Y fue en medio de esta batalla caótica que Masha vio una oportunidad.
Un paso libre.
No esperó.
Se lanzó hacia adelante, deslizándose entre los cuerpos, sintiendo cómo el viento de las patas y colmillos rozaba su piel. Su corazón latía con fuerza, pero no se detuvo.
Su objetivo estaba justo enfrente.
Anatoly.
Él seguía allí, observando lo que ocurría. Su sonrisa había desaparecido.
Masha corría directamente hacia él, y en sus ojos ya no había dudas.
— ¡Vas a arrepentirte de haber nacido! — su voz fue un latigazo, resonando con la promesa de venganza.
Anatoly permaneció en su sitio, tensando cada músculo. Era más grande, más fuerte, más experimentado. Conocía su ventaja.
Era un lobo.
Pero Masha…
La loba blanca, enorme como la misma tormenta invernal, se acercaba sin temor. Su pelaje, bañado por la luz, parecía casi fantasmal, pero bajo él no solo había músculos. Había algo más, algo invisible pero peligroso.
Anatoly recordó lo fácil que había sido vencer al del Norte. Estaba debilitado.
Pero ahora todo era distinto.
Masha era una amenaza.
Comenzaron a girar en círculos.
Ojo contra ojo.
Cada movimiento era un avance en una partida de ajedrez. Sus patas se movían con suavidad, sin hacer ruido, pero él notó que no solo esperaba. Estaba calculando.
Un ataque.
Él esquivó, intentó contraatacar, pero no alcanzó. Se movía demasiado rápido, casi demasiado rápido para su tamaño.

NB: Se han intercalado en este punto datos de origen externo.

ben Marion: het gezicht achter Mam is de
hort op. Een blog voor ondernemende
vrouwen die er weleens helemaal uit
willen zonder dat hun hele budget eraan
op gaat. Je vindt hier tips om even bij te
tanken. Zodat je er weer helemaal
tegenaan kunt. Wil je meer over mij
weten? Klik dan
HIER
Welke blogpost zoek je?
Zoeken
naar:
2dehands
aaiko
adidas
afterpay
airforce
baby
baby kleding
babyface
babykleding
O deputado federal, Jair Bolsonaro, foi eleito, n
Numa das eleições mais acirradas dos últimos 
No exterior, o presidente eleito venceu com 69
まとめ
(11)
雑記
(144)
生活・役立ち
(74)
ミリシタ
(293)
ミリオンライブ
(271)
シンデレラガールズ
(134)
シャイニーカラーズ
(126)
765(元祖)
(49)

Apretó la mandíbula. No sería fácil.
Pero la loba aún era más débil. Siempre había sido así.
El lobo es más fuerte.
Y entonces ella atacó.
Su embestida lo obligó a retroceder. Una vez. Dos veces. Golpeaba con rapidez, con valentía, a veces incluso con un riesgo extremo, como si no le importara recibir un contraataque.
Pero no lo recibía.
Cada uno de sus movimientos era perfecto.
Había algo en ella… algo diferente.
Y entonces, la comprensión lo golpeó.
No estaba luchando solo contra Masha.
Anatoly entendió: no se enfrentaba solo a una loba. En ella había algo más, algo que superaba la fuerza física, los músculos y el deseo de venganza. Estaba peleando contra alguien en quien había despertado algo más grande que un lobo.

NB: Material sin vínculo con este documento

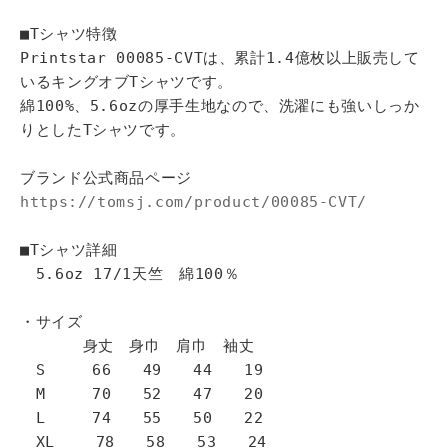
■Tシャツ特徴
Printstar 00085-CVTは、累計1.4億枚以上販売して
いるキングオブTシャツです。
綿100%、5.6ozの厚手生地なので、洗濯にも強いしっか
りとしたTシャツです。
ブランド公式商品ページ
https://tomsj.com/product/00085-CVT/
■Tシャツ詳細
5.6oz 17/1天竺 綿100％
・サイズ
身丈 身巾 肩巾 袖丈
S 66 49 44 19
M 70 52 47 20
L 74 55 50 22
XL 78 58 53 24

Se movía como una sombra, atacando en los momentos más inesperados. Retrocedía, atraía, lo ponía a prueba y luego volvía a atacar. Sus ojos brillaban con un fulgor violeta—¡los lobos no tienen ojos así! ¡Bruja! ¡Mestiza! Su madre era una bruja, lo que significaba que ella había heredado algo más que solo la fiereza.

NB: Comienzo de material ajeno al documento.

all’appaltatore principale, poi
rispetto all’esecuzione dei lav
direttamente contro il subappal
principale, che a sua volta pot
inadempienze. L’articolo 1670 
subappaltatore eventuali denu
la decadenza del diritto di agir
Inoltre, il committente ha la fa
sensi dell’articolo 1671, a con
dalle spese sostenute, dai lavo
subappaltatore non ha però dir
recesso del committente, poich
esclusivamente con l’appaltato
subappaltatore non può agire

Pero pensar era un lujo que no podía permitirse.
Ella atacó. Su pata cortó el aire y el primer golpe explotó en su mandíbula con un dolor agudo. No se parecía a un golpe común de lobo—fue como un puñetazo de boxeador, un golpe que lo desplazó de su sitio. Se tambaleó, pero logró levantar el antebrazo cuando el siguiente ataque estuvo a punto de derribarlo.